Any help would be greatly appreciated


----------



## justkrissy (Aug 9, 2013)

I like dafont.com to find the fonts that I need. 

Hope this helps,
Krissy


----------



## charles95405 (Feb 1, 2007)

I really doubt you will find this font in rhinestones...most likely you will need to find someone to make a rhinestone image or font as a custom design...


----------



## My Shirt Connect (Jan 24, 2010)

abarber said:


> Any help would be greatly appreciated



Do you want it to be a typeable TTF font? or the whole font as separate letters that are ready to make templates with?


----------



## abarber (Nov 29, 2008)

The design actually says Crandall Pirates. A client bought it 8 years ago(not from me) and is now wanting to order several just like it for the ladies in her office. I would take it anyway I can get it


----------



## nycmerch (Mar 29, 2009)

Greetings,

Let me know if you need help designing this for you. 

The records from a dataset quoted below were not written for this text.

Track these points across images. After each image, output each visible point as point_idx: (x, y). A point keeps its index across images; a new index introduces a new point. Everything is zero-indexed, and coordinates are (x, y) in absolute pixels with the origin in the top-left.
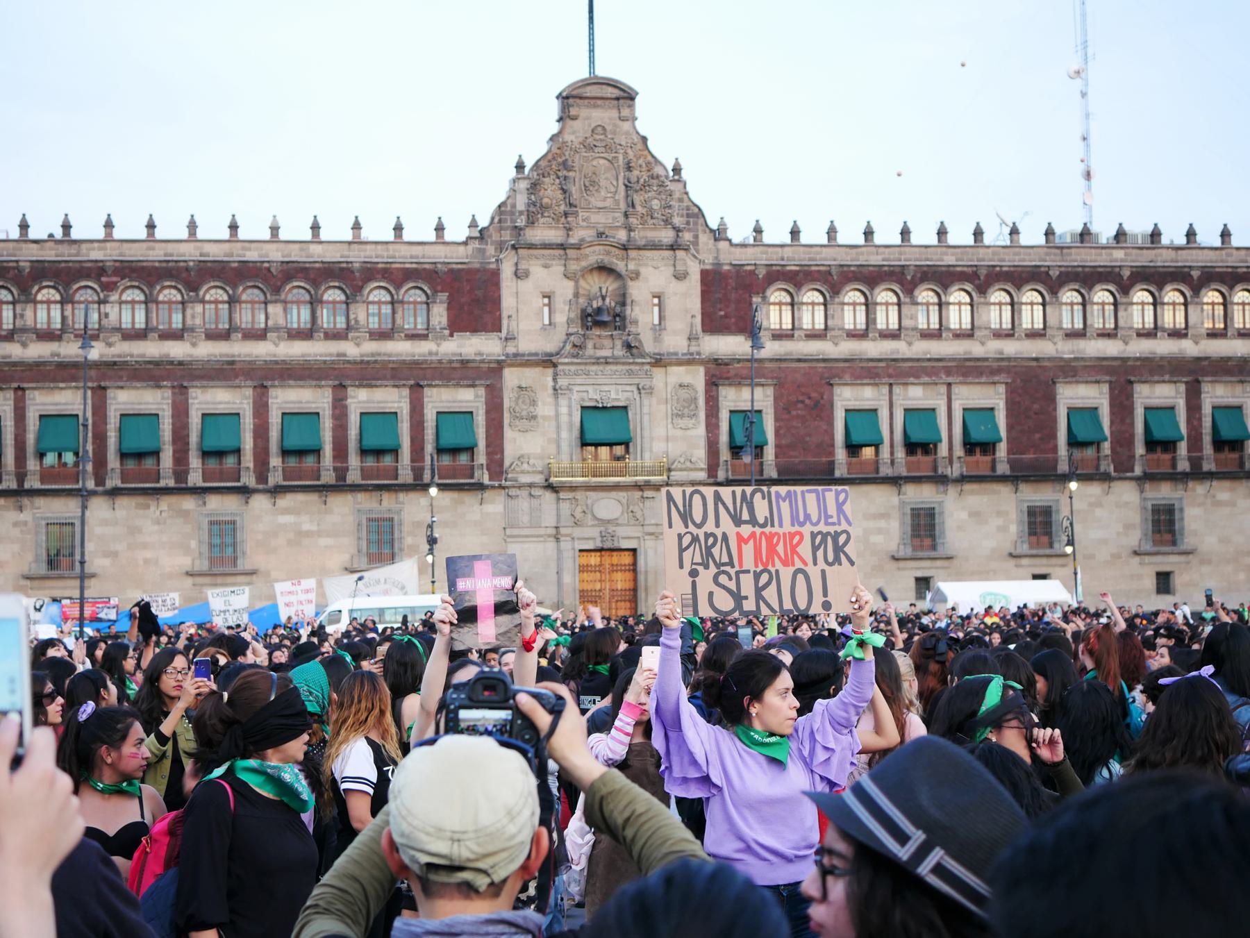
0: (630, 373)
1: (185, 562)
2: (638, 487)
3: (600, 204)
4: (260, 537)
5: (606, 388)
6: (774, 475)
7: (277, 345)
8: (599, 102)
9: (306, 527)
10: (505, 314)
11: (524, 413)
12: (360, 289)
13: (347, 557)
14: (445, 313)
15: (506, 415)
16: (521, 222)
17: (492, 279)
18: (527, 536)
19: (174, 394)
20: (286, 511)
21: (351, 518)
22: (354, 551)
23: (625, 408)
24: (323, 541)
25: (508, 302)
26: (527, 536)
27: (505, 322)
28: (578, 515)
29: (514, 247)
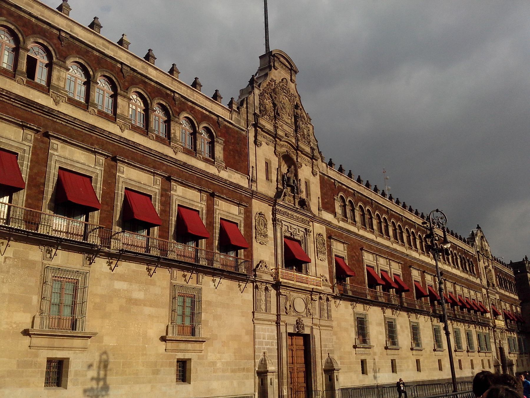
0: (303, 221)
1: (24, 320)
2: (312, 292)
3: (286, 120)
4: (98, 300)
5: (295, 227)
6: (350, 293)
7: (122, 131)
8: (284, 67)
9: (138, 295)
10: (251, 165)
11: (262, 232)
12: (179, 114)
13: (164, 327)
14: (222, 152)
15: (254, 231)
16: (257, 111)
17: (245, 140)
18: (264, 320)
19: (36, 139)
20: (122, 278)
21: (168, 292)
22: (166, 321)
23: (299, 241)
24: (148, 310)
25: (252, 158)
26: (264, 320)
27: (251, 169)
28: (288, 307)
29: (255, 126)
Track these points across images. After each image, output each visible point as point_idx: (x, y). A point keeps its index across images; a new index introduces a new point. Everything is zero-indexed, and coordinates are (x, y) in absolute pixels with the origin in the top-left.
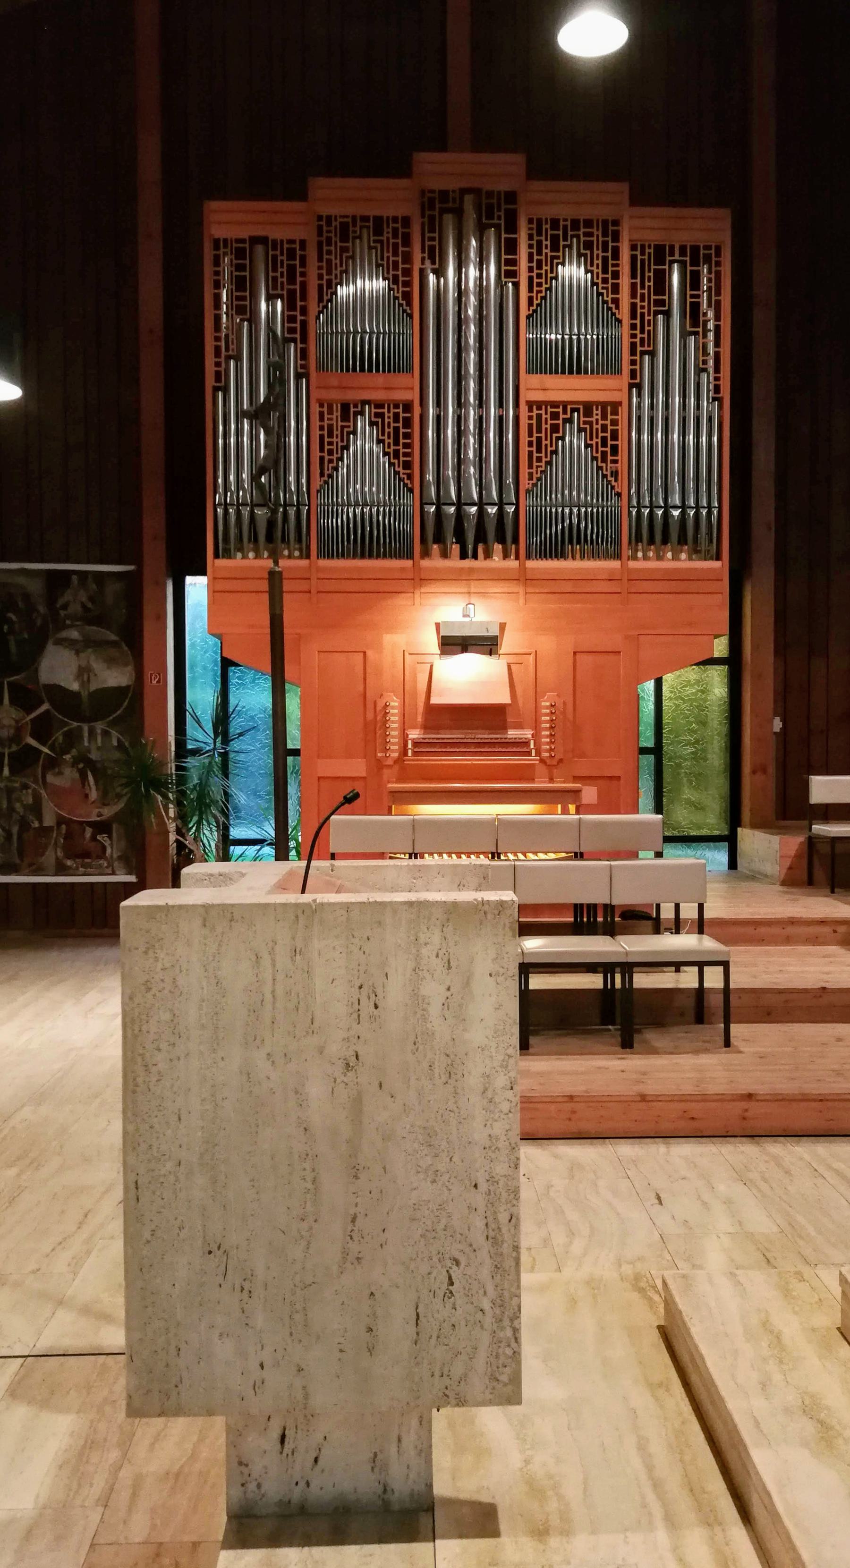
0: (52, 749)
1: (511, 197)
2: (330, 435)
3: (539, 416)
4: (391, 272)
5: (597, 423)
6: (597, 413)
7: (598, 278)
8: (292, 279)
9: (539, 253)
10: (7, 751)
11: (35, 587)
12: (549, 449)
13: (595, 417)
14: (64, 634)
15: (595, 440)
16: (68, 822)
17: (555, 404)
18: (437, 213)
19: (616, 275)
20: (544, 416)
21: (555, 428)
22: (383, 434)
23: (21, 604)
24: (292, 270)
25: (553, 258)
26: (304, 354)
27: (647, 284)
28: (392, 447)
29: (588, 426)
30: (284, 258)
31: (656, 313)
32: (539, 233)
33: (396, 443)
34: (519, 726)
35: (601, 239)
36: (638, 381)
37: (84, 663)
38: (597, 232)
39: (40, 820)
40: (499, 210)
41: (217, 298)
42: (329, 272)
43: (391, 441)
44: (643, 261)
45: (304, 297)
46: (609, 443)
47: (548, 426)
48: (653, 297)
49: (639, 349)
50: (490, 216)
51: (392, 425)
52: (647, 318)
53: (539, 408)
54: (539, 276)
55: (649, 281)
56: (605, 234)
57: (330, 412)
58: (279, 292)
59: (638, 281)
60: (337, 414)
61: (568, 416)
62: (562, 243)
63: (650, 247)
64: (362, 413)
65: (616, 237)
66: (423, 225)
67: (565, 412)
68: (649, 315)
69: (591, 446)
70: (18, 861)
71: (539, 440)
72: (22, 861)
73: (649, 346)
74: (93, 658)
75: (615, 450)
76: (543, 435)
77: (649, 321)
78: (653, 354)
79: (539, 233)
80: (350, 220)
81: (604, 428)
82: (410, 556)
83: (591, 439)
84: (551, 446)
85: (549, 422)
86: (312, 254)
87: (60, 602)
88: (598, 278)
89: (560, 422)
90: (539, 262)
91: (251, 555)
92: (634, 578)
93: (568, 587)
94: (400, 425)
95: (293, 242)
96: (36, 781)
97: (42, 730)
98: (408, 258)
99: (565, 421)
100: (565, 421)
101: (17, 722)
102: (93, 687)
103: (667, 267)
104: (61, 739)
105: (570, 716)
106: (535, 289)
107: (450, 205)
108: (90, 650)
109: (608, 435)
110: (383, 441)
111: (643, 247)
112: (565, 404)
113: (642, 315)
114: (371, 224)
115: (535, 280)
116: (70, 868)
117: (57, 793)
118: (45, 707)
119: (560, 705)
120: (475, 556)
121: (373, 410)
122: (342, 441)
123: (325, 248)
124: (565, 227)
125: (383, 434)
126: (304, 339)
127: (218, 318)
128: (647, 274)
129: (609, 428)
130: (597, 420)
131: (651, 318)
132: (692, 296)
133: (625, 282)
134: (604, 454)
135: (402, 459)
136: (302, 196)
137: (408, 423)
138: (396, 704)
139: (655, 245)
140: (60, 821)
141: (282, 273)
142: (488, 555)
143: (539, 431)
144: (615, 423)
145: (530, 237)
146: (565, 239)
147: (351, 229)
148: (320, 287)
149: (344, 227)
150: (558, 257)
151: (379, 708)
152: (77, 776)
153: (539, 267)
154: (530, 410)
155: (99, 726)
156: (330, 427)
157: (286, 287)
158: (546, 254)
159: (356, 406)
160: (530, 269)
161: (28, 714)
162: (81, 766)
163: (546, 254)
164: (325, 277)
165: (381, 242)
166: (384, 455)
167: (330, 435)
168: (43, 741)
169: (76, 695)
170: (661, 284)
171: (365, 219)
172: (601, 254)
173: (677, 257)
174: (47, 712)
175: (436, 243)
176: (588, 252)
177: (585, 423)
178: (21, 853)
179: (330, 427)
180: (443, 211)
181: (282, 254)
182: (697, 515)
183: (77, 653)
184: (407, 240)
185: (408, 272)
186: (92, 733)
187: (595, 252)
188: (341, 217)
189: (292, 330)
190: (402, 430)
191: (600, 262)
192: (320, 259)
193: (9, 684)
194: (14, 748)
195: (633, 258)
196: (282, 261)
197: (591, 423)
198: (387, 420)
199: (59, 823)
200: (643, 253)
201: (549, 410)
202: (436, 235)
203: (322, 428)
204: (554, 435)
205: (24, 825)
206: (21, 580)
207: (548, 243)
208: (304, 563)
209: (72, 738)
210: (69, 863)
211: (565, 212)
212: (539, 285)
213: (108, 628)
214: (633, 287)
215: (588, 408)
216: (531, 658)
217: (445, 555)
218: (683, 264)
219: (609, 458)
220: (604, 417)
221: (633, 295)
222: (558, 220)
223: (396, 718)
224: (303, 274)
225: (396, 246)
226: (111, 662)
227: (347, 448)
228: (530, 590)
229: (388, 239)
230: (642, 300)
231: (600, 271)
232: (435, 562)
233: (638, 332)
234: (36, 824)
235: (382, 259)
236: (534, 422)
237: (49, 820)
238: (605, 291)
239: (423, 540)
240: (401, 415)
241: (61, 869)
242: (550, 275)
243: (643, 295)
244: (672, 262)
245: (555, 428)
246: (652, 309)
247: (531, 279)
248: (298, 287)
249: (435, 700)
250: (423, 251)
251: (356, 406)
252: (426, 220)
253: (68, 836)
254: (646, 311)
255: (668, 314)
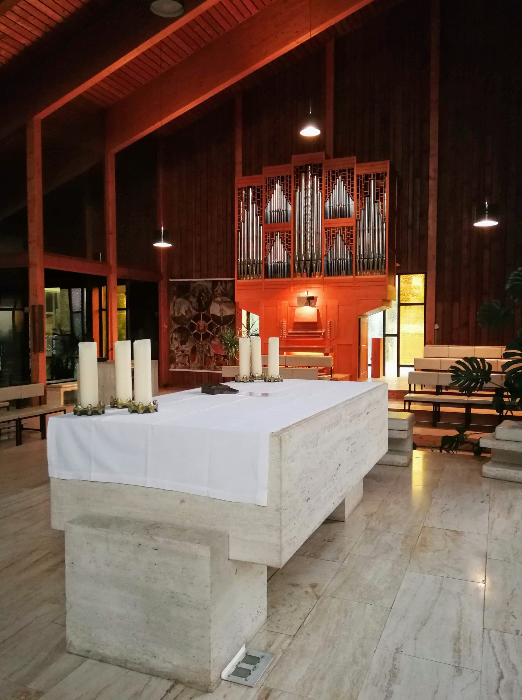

Here is a look at some Pirates Rhinestones I did for one of the schools I do printing for:
Girls / Ladies Spirit Wear Rhinestone Bling

Here is one with custom lettering: 

Peace, Love & Pirates Rhinestone T-Shirt

If you need help getting this design done reasonably... let me know.

Tim


----------



## irish (Dec 13, 2008)

Synergy17 and The Rhinestone World both sell rhinestone fonts. I don't have the time to look through their fonts, but just go to their sites and maybe you will find one fairly close.


----------



## ShaggyDog (May 28, 2012)

Chek out rhinestone alphabets as well. She has some really nice TTF fonts.


----------



## Freedom76 (Oct 28, 2010)

I am interested in rhinestone design and purchase.


----------



## BML Builder (Jul 8, 2008)

Are you looking for software, supplies or what? You might check out these threads, they should be really helpful for finding a lot of very useful information.
http://www.t-shirtforums.com/rhinestone-decoration/t95228.html
http://www.t-shirtforums.com/rhinestone-decoration/t172168.html
Hope this helps!


----------